━━━━━ Excerpted text ━━━━━

Our system is not a single algorithm but a pipeline that processes data in stages to arrive at a final, ranked list of recommendations. This approach allows for transparency and control at each step.

**3.1. Data Preprocessing: The Dynamic Ratings Loader**

The first step is to transform raw data into a single, meaningful **rating** for each `(user, skill)` pair. This rating is the input for our machine learning model. We handle the explicit/implicit dilemma using **Dynamic Sigmoid Weighting**.

Think of it like a **"trust dial"**. For a new engineer with no completed tasks, the dial is turned all the way to their "Resume" (explicit skills). As they complete more tasks, we gradually turn the dial towards their "Track Record" (implicit skills), because proven experience becomes a more reliable signal than a self-declared proficiency level.

**Mathematical Formulation**

The weight we assign to an engineer's implicit skill evidence is calculated using a **logistic (sigmoid) function**:

$$ w_{implicit} = \frac{1}{1 + e^{-k(x - x_0)}} $$

Where:
- $w_{implicit}$ is the weight (between 0 and 1) for their implicit experience.
- $x$ is the total number of tasks the user has completed.
- $x_0$ is the **midpoint** (we use `10`), representing the number of tasks at which we consider declared skills and proven experience to be equally important ($w_{implicit} = 0.5$).
- $k$ is the **steepness** of the curve (we use `0.5`), controlling how quickly the system shifts its trust from explicit to implicit data.

The weight for explicit skills is simply the inverse: $w_{explicit} = 1 - w_{implicit}$.

The final rating for a user's skill is the weighted average:

$$ FinalRating = (w_{explicit} \times R_{explicit}) + (w_{implicit} \times R_{implicit}) $$

Here, $R_{explicit}$ is the numeric value of their declared proficiency (`beginner`=2.0, `intermediate`=3.5, `expert`=5.0), and $R_{implicit}$ is a fixed high value (`5.0`) for any skill used in a completed task.

━━━━━ Given entries ━━━━━

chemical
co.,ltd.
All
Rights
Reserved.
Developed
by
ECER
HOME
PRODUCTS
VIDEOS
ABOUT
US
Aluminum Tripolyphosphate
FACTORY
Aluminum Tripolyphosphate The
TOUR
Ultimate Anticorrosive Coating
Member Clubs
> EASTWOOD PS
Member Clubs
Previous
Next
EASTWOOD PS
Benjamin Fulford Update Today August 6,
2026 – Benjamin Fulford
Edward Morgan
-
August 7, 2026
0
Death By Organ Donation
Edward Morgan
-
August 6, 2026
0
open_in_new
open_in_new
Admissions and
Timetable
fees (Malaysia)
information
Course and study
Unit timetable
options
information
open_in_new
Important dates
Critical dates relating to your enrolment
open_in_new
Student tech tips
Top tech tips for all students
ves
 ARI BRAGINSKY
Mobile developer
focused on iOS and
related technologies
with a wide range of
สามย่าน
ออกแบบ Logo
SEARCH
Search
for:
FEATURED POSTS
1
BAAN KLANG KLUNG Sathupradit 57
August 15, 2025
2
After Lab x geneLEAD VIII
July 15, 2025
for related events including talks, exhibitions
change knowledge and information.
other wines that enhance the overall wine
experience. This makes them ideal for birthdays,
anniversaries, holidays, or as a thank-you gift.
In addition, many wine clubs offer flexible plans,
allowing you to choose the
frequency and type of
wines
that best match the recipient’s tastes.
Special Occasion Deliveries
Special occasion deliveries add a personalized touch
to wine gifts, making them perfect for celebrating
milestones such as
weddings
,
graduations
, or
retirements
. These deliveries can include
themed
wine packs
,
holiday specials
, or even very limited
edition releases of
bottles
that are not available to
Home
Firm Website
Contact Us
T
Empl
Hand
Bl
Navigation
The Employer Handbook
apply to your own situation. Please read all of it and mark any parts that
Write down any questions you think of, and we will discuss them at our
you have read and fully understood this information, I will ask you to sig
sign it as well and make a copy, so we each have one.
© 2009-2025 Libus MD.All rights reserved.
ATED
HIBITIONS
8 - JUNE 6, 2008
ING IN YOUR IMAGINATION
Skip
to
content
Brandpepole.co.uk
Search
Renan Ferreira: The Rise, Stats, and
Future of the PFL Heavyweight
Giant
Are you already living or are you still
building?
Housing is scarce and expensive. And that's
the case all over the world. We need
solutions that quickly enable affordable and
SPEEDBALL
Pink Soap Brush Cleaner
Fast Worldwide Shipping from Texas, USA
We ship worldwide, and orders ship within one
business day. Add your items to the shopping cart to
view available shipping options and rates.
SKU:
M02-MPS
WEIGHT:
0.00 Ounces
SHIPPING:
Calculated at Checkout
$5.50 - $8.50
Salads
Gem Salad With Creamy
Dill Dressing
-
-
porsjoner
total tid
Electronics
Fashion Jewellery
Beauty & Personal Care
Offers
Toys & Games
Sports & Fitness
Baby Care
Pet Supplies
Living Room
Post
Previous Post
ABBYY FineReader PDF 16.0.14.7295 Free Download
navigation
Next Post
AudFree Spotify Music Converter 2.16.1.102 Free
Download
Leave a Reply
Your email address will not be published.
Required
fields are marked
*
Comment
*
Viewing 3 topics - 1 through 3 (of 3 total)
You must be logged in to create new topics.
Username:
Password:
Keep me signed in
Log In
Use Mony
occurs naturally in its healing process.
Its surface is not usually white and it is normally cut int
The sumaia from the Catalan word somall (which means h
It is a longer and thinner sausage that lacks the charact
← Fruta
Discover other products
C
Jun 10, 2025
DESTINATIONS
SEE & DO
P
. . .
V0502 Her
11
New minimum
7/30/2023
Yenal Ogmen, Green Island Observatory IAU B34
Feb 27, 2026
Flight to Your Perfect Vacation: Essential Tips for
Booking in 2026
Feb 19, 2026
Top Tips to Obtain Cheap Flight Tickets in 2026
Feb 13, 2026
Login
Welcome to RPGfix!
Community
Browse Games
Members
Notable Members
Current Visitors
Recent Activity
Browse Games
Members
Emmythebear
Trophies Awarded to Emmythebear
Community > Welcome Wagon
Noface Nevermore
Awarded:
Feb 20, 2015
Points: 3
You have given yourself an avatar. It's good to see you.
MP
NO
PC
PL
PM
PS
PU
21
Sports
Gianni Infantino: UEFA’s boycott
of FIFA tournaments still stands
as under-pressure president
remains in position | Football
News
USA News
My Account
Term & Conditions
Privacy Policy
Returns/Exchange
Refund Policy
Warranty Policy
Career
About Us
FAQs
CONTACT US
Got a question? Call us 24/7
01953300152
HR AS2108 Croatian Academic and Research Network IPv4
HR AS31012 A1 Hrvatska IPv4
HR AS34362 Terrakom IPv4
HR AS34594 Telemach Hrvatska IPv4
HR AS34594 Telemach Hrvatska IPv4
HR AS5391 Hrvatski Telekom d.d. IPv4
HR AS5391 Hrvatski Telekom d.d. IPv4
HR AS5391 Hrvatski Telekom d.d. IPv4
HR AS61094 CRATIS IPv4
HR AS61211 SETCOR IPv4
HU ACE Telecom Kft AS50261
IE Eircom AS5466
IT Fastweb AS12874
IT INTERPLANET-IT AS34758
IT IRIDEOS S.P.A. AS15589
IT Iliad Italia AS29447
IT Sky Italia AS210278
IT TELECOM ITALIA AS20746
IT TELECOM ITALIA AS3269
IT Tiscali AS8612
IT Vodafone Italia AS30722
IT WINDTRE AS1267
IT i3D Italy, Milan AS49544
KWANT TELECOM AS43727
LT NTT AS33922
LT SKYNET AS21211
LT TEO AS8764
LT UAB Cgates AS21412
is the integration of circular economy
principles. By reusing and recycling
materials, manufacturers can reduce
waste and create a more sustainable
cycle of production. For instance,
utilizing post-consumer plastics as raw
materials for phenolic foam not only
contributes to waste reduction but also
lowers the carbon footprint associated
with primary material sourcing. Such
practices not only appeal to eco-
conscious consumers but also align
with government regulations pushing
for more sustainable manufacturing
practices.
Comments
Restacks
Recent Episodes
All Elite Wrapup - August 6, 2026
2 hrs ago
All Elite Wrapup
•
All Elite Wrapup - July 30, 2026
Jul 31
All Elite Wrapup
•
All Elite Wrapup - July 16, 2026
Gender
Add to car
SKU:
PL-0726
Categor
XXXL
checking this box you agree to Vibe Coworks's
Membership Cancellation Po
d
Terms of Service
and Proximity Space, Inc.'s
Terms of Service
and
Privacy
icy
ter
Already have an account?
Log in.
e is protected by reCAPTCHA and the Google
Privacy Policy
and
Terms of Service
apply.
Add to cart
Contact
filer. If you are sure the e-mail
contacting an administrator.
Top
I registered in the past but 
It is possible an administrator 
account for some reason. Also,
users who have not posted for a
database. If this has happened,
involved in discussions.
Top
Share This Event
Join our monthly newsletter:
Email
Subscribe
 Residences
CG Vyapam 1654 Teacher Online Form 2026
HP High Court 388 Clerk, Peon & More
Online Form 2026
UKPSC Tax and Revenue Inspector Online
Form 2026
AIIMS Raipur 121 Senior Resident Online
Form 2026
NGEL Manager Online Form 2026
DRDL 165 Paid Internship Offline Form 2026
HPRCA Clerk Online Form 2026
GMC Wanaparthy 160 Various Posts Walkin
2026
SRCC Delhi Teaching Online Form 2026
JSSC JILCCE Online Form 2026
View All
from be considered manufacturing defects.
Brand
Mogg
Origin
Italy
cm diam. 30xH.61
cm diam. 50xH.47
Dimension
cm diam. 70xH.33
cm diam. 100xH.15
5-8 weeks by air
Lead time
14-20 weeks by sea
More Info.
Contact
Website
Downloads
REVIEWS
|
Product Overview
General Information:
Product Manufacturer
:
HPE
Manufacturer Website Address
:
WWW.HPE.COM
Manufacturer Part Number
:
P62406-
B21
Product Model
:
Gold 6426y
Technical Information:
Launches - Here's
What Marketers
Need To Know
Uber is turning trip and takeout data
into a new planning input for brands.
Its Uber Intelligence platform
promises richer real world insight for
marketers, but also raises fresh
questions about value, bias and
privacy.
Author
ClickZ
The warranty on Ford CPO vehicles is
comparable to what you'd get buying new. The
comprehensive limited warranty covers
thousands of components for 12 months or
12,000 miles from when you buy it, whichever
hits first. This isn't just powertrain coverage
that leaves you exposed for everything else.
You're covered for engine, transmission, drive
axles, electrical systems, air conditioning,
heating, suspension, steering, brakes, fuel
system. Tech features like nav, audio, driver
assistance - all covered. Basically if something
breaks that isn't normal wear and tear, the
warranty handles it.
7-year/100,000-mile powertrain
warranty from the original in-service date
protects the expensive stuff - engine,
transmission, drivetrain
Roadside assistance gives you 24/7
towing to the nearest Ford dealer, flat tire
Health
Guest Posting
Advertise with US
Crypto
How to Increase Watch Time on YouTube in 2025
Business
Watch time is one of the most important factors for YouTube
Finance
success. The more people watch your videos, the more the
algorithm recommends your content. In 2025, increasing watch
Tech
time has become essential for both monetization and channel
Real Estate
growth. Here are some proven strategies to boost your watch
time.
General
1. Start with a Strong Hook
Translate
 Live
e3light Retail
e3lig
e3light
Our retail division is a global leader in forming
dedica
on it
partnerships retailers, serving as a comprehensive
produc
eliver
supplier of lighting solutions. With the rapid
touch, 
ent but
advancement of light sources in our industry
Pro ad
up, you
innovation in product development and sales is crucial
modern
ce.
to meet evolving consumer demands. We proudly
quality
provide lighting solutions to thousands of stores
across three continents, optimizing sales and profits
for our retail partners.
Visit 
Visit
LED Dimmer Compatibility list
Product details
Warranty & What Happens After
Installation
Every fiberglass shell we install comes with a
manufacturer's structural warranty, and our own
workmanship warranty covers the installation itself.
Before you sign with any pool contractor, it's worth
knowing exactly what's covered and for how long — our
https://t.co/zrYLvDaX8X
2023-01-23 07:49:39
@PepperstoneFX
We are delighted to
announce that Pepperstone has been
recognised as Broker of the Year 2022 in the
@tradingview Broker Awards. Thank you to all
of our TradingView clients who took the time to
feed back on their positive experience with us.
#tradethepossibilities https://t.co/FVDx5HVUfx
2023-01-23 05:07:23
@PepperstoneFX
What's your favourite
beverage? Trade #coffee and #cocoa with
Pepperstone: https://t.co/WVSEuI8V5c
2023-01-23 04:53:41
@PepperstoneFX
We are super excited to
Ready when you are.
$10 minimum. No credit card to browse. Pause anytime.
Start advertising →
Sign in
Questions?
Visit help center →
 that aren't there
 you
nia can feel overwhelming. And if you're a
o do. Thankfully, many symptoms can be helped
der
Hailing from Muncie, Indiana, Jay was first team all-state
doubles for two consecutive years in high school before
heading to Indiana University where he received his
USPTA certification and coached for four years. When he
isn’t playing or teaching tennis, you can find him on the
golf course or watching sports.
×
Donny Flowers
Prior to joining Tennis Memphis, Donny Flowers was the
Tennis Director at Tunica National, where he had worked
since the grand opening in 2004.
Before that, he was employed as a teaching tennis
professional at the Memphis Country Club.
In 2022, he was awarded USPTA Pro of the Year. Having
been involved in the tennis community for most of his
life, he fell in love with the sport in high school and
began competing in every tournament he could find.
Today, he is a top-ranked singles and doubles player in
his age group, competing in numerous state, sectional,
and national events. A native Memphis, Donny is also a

━━━━━

Required tasks |
1 - In the recommendation pipeline text, what value is used for the midpoint $x_0$?
2 - Please reproduce the entries verbatim, from their first line up to and including the line with "apply to your".

Task-by-task answers |
1 - 10

2 -
chemical
co.,ltd.
All
Rights
Reserved.
Developed
by
ECER
HOME
PRODUCTS
VIDEOS
ABOUT
US
Aluminum Tripolyphosphate
FACTORY
Aluminum Tripolyphosphate The
TOUR
Ultimate Anticorrosive Coating
Member Clubs
> EASTWOOD PS
Member Clubs
Previous
Next
EASTWOOD PS
Benjamin Fulford Update Today August 6,
2026 – Benjamin Fulford
Edward Morgan
-
August 7, 2026
0
Death By Organ Donation
Edward Morgan
-
August 6, 2026
0
open_in_new
open_in_new
Admissions and
Timetable
fees (Malaysia)
information
Course and study
Unit timetable
options
information
open_in_new
Important dates
Critical dates relating to your enrolment
open_in_new
Student tech tips
Top tech tips for all students
ves
 ARI BRAGINSKY
Mobile developer
focused on iOS and
related technologies
with a wide range of
สามย่าน
ออกแบบ Logo
SEARCH
Search
for:
FEATURED POSTS
1
BAAN KLANG KLUNG Sathupradit 57
August 15, 2025
2
After Lab x geneLEAD VIII
July 15, 2025
for related events including talks, exhibitions
change knowledge and information.
other wines that enhance the overall wine
experience. This makes them ideal for birthdays,
anniversaries, holidays, or as a thank-you gift.
In addition, many wine clubs offer flexible plans,
allowing you to choose the
frequency and type of
wines
that best match the recipient’s tastes.
Special Occasion Deliveries
Special occasion deliveries add a personalized touch
to wine gifts, making them perfect for celebrating
milestones such as
weddings
,
graduations
, or
retirements
. These deliveries can include
themed
wine packs
,
holiday specials
, or even very limited
edition releases of
bottles
that are not available to
Home
Firm Website
Contact Us
T
Empl
Hand
Bl
Navigation
The Employer Handbook
apply to your own situation. Please read all of it and mark any parts that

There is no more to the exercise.